3.       Economy - The Consumer is Awake after a Long Slumber - The long draught of consumer spending appears to be at an end.  They have apparently taken the benefits of lower gasoline prices to heart and their pocketbooks during the Christmas shopping season.  The idea of reducing consumer debt has taken a backseat to filling pent-up demand for consumer goods as retail and on-line stores are seeing record breaking activity (online sales and foot traffic in malls).  High-end and on-line retailers are showing signs that the season is the best in many years while discount stores are doing as well as they have in recent years.  The consumer has been freed from the shackles of employment and economic fears to rejoice in the warmth of the holiday cheer.  The big question is will this activity translate into solid profits for retailers or will price discounting before and after the period take an edge off of the profit margin?  No matter the reasoning, the consumer has returned to the pre-Great Recession habits of spending over saving (or paying down debt).  Is that good or have we missed the lesson to be learned?

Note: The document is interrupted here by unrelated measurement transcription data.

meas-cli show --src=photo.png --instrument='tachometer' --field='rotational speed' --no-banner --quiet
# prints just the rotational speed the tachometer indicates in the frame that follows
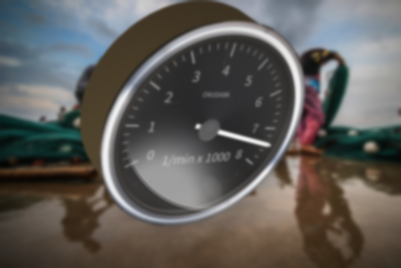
7400 rpm
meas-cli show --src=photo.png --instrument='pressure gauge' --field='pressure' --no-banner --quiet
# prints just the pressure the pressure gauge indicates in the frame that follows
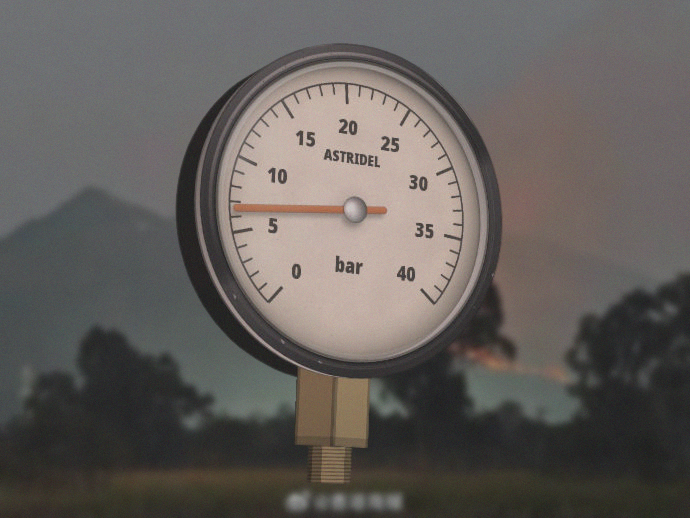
6.5 bar
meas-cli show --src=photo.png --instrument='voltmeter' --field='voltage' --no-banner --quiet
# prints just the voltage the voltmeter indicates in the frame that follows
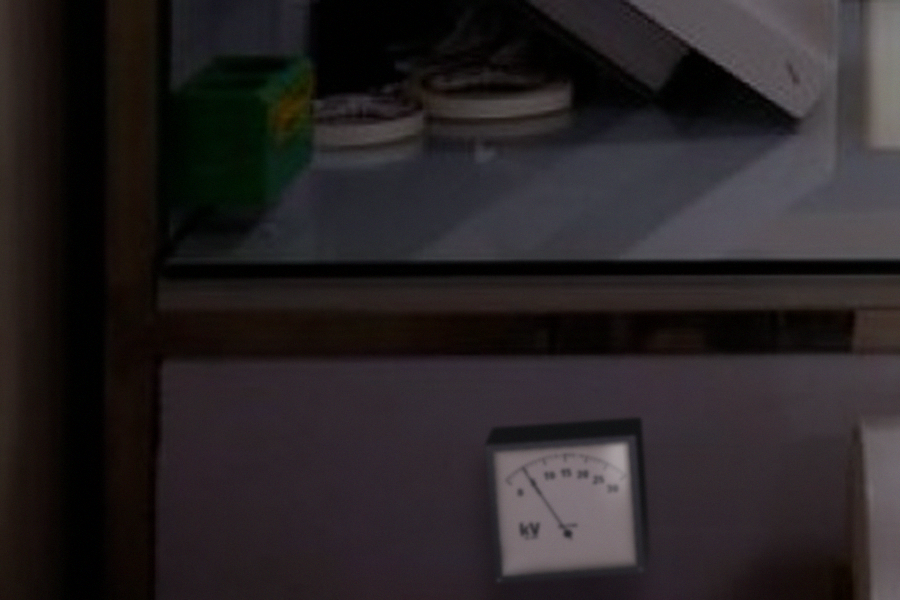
5 kV
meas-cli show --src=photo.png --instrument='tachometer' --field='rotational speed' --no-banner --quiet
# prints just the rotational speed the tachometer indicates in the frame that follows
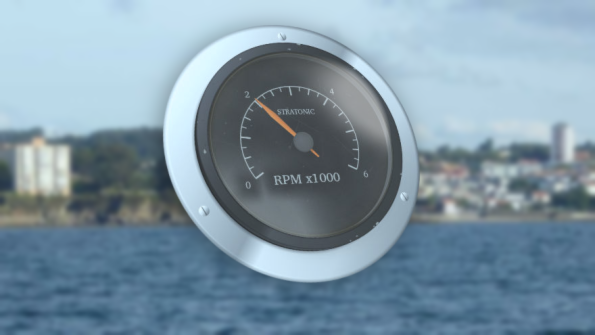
2000 rpm
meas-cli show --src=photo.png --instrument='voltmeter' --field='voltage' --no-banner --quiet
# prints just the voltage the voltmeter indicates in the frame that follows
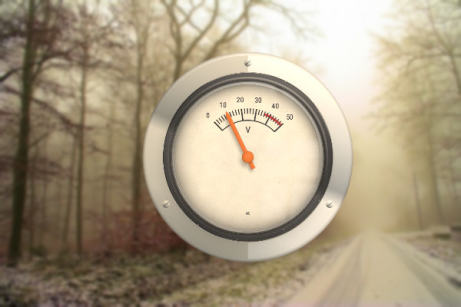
10 V
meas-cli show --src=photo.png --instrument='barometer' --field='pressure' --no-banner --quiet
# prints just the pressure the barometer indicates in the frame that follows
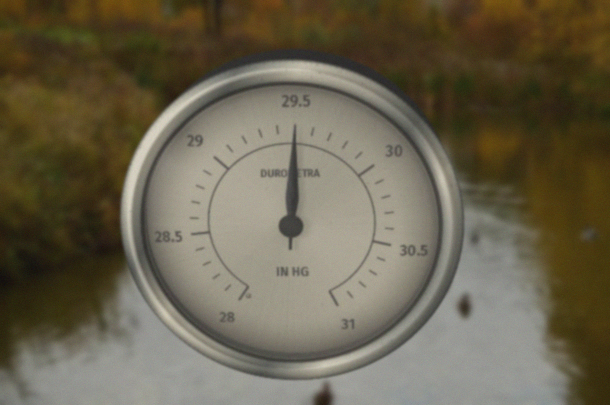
29.5 inHg
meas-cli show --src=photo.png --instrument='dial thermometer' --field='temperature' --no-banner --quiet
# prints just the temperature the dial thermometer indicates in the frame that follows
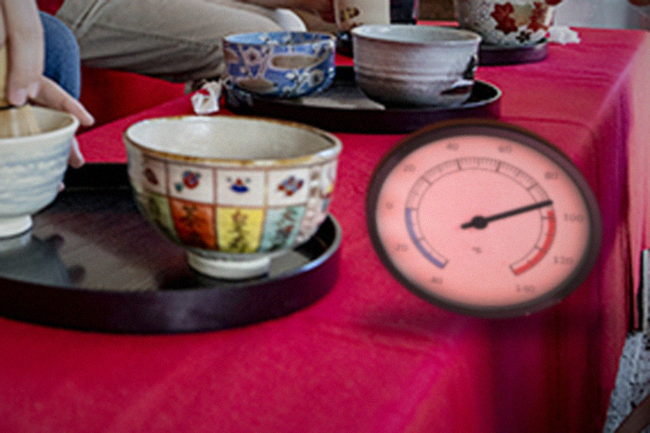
90 °F
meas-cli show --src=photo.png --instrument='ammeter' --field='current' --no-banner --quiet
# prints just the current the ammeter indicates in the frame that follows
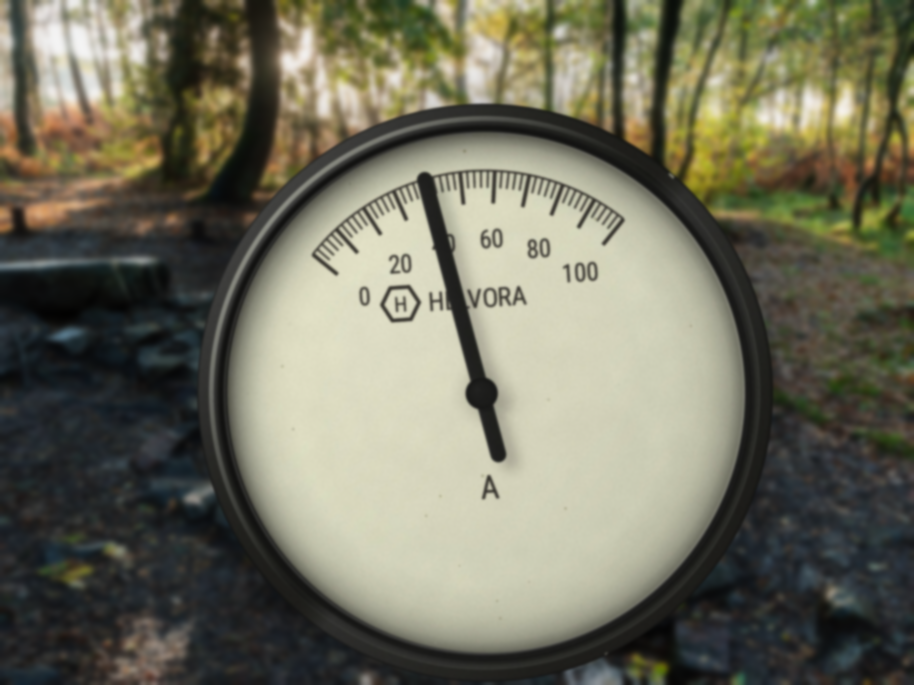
40 A
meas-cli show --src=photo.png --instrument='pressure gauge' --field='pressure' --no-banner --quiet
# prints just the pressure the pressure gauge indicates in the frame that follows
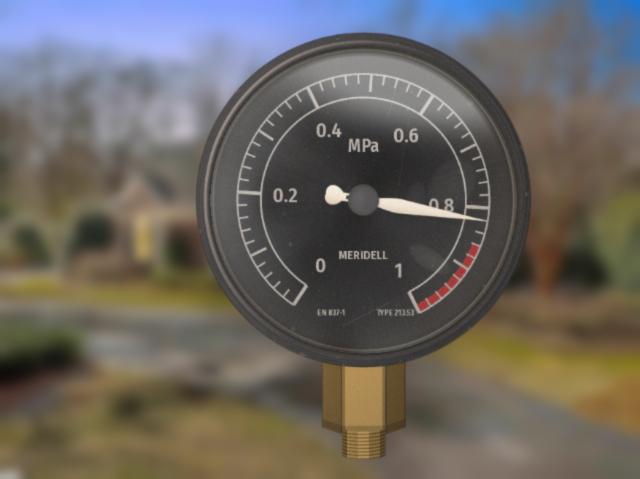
0.82 MPa
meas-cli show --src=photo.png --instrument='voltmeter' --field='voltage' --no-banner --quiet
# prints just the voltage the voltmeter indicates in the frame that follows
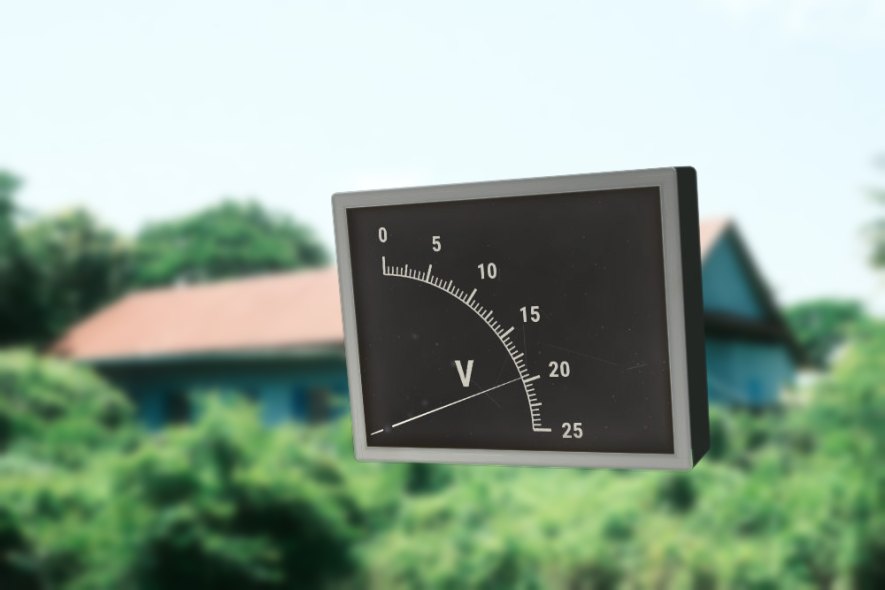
19.5 V
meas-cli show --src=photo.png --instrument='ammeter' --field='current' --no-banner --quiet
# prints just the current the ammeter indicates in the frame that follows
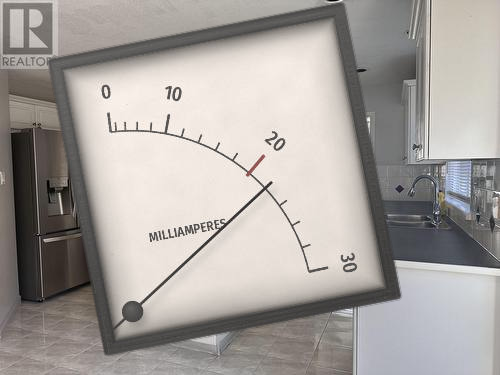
22 mA
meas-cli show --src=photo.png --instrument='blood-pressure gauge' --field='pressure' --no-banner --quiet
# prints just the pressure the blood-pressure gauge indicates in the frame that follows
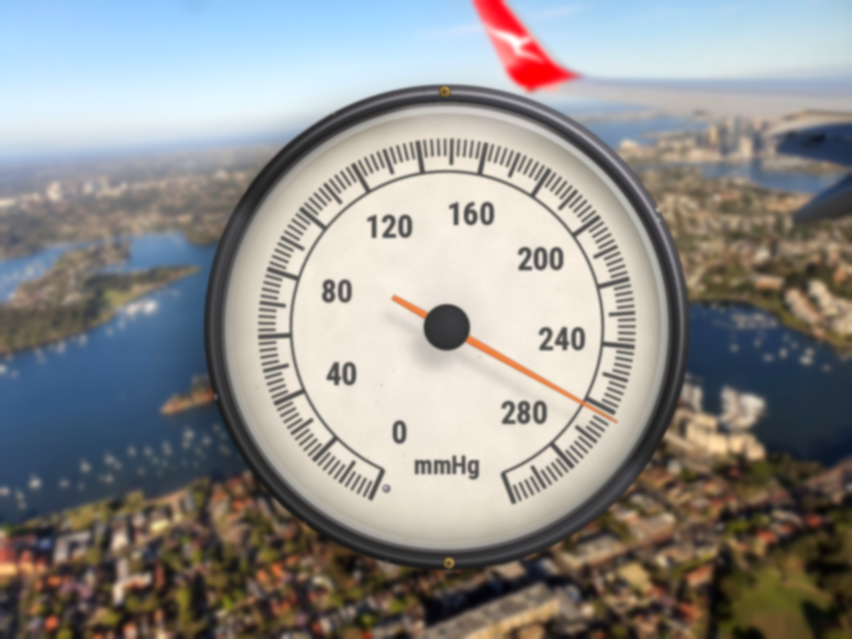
262 mmHg
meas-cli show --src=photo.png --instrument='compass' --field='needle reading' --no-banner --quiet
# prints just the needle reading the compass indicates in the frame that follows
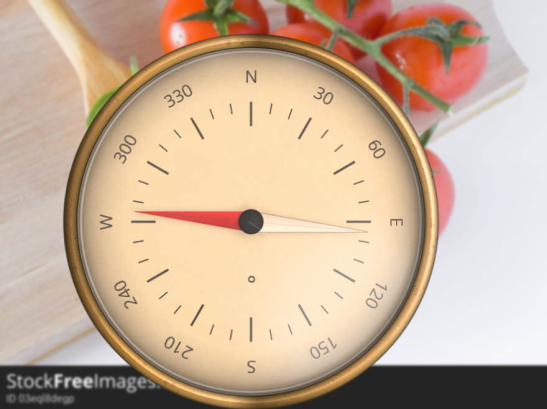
275 °
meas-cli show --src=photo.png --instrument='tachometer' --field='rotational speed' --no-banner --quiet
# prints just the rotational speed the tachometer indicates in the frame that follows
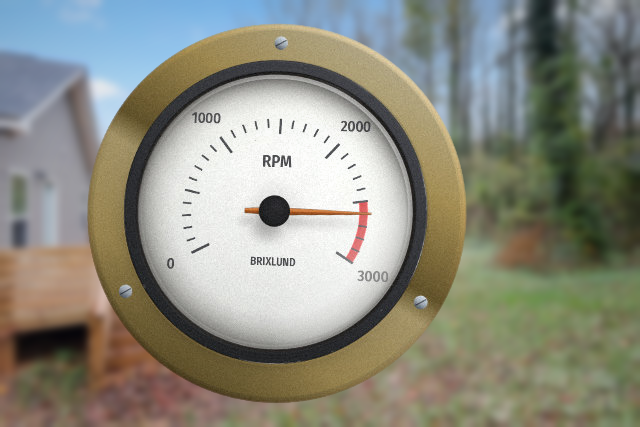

4.       Ukraine – The Solution is Slipping Away – Just when we thought the situation in Ukraine was stabilizing and approaching a point of an uneasy standoff Merkel talks, Putin poses and Poroshenko acts as if he has control of the situation.  Over the holiday President Poroshenko of Ukraine attempted to cutoff the Crimea from the Ukrainian infrastructure in an effort to pressure Russia to act on the behest of Ukraine to ease the tensions in eastern Ukraine.  Russia has been doing little in helping the situation but has not been active in degrading the situation any further of late.  Angela Merckel of Germany is pressing Vladimir Putin to act more in concert with world opinion to stem the growth of the conflict but is accomplishing nothing.  Meanwhile Putin is busy making friends with Kim Jong-un of North Korea in an attempt to repair a relationship that soured after the fall of the Soviet Union.  Merkel, Poroshenko and Putin are to meet in Kazakhstan in mid-January along with Hollande of France.  Should be an interesting meeting.  Will the sanctions be a topic of concern?  The pressures of the economic sanctions are certainly having their effects on the economy of Russia (or is it just the oil price decline?) but they are not achieving the desired goals in relation to the Crimea and eastern Ukraine.  Sanctions have a poor historical record.

“If there’s more than one way to do a job and one of those ways will end in disaster, then somebody will do it that way.” Edward A. Murphy, Jr. (author of “Murphy Lives” – Murphy’s Law

 Have a good week and have a safe Happy New year.